On Wednesday, Toscano-Anderson drove up to the shop, where Boone was waiting for him, along with Boone’s partner, father, and a few staff, including the former high school intern who’d selected the bike decals. The player’s friend later came with a truck to transport the bicycle to San Francisco. While they were loading it, Boone and Toscano-Anderson discussed the promotion plan, which hadn’t been finalized.

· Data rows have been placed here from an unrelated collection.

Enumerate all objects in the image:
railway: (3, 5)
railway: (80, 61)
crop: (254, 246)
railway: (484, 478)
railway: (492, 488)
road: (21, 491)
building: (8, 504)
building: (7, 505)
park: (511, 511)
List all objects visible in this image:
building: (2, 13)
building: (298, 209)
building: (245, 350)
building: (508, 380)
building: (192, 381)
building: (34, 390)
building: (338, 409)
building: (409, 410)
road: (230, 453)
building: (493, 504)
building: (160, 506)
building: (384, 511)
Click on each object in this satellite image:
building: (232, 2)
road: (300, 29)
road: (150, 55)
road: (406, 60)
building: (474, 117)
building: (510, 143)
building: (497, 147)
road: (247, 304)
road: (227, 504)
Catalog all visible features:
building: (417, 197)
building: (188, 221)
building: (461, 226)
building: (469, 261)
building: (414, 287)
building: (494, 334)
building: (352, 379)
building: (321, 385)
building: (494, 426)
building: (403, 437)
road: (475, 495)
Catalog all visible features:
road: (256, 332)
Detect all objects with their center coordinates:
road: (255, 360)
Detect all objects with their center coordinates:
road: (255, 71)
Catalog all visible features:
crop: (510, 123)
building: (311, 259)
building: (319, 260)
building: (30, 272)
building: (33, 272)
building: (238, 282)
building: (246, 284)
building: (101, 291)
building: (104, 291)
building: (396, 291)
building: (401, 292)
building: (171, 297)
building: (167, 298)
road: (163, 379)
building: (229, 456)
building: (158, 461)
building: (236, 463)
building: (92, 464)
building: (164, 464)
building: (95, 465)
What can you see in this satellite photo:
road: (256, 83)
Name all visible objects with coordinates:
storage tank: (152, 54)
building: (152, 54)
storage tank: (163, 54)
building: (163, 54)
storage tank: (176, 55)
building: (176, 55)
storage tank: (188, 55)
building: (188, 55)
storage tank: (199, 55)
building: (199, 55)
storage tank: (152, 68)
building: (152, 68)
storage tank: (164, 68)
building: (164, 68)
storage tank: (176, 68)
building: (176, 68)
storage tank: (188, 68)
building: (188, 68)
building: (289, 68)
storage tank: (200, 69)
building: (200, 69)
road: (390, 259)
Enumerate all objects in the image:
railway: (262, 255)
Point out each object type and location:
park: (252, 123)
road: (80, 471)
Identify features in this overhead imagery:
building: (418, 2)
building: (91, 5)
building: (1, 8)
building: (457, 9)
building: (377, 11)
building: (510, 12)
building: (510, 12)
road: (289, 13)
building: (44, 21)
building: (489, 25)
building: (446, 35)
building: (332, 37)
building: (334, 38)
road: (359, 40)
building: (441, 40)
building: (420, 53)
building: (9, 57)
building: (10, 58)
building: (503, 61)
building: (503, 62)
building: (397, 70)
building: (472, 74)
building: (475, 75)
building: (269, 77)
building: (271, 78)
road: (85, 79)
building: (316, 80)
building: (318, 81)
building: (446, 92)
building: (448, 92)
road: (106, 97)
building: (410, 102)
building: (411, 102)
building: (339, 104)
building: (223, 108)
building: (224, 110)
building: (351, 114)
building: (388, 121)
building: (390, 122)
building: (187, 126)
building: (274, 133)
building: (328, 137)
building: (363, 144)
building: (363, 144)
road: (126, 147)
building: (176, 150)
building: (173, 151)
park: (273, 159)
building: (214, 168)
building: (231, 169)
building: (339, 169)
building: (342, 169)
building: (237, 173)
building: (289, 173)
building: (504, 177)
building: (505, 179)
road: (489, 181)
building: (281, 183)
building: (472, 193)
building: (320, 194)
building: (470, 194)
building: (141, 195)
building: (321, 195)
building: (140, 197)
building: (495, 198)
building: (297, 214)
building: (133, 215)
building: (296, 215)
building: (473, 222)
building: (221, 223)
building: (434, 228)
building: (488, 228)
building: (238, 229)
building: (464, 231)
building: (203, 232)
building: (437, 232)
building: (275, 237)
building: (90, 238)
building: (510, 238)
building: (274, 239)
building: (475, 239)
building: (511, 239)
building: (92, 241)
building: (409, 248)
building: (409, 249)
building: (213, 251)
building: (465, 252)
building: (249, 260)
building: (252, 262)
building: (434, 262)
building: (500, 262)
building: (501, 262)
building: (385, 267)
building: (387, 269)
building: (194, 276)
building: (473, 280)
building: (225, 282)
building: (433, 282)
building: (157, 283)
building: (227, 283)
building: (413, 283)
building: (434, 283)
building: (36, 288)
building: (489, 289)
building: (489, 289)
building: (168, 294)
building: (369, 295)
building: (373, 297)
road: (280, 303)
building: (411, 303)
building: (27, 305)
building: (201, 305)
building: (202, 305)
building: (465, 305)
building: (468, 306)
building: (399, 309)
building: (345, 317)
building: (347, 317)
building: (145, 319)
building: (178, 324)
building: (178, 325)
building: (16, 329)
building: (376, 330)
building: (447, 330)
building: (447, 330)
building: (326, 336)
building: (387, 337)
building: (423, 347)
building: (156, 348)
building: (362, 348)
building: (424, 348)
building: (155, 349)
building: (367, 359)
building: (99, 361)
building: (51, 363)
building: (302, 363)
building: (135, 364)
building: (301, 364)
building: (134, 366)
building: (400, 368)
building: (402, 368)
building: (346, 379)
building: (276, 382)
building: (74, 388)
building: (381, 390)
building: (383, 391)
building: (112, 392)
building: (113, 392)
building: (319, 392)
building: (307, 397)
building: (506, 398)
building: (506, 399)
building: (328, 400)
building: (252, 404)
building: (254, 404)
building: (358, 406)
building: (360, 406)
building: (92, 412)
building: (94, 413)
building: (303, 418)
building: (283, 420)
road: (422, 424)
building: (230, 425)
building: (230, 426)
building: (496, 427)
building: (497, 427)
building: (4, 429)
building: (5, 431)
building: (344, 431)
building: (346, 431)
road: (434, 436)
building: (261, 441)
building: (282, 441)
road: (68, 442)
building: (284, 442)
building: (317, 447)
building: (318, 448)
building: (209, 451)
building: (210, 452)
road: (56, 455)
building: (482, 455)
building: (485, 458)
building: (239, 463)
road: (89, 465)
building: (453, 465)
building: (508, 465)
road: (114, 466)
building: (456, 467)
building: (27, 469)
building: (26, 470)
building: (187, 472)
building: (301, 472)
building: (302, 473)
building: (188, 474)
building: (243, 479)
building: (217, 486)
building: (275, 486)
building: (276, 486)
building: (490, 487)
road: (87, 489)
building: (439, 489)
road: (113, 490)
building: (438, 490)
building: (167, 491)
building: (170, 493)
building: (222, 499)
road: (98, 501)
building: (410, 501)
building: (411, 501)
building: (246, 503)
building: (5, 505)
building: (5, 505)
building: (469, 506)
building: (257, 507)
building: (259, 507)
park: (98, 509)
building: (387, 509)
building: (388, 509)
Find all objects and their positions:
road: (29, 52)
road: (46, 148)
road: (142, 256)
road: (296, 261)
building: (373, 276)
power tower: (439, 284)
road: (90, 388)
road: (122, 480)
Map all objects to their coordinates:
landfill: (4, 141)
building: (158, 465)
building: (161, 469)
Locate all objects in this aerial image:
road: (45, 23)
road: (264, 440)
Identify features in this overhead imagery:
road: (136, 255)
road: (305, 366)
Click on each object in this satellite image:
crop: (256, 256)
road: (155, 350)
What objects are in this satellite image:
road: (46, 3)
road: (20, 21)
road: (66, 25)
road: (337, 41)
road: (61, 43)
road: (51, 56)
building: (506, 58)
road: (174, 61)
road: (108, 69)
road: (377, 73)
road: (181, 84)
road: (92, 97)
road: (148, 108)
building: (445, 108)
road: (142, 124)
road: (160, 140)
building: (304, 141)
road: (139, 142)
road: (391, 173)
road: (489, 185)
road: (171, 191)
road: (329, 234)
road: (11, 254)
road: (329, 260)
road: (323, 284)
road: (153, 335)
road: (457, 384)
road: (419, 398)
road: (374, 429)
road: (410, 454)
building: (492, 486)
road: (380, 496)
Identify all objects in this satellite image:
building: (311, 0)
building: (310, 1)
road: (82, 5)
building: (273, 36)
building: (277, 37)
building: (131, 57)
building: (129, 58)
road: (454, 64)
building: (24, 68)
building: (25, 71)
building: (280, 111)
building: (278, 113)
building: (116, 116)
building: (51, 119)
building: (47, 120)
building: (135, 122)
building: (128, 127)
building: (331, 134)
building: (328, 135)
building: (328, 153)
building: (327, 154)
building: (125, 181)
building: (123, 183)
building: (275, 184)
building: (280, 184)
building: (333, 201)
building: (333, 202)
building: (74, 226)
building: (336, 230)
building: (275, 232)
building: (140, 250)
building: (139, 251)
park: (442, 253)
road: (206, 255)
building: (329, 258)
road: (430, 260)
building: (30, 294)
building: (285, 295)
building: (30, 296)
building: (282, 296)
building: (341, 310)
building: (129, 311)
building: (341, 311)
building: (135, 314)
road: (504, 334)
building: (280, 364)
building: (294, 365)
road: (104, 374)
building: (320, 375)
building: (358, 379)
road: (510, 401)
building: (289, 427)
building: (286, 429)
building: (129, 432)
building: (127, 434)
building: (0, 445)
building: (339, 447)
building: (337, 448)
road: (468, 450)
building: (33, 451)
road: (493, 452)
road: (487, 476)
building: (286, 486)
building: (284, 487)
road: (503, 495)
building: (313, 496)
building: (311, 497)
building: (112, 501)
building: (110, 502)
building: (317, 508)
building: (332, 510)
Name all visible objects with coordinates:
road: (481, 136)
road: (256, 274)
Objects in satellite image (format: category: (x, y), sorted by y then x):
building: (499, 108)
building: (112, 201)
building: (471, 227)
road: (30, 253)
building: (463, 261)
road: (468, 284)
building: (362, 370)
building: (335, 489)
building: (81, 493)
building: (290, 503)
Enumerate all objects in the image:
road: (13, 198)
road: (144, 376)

“I love building bikes,” Boone told The Oaklandside. “No matter what happens, I feel good about it.”
As Boone was adjusting parts on the bike, a group of neighborhood kids—the age Toscano-Anderson was when he rode the streets of East Oakland—rolled around on their own colorful bikes across the street. They regarded the block’s tall visitor with curiosity.
“Do you play basketball?” one girl eventually called out. Yes, Toscano-Anderson said.
“Are you on the Warriors?” another child inquired. Affirmative.
As Toscano-Anderson hopped on his new possession to give it a whirl down Genoa, Boone pulled up beside him on his own bike. Toscano-Anderson’s young fans followed, pedaling furiously not far behind.
This story was updated after publication to clarify details regarding the cost of building the bike.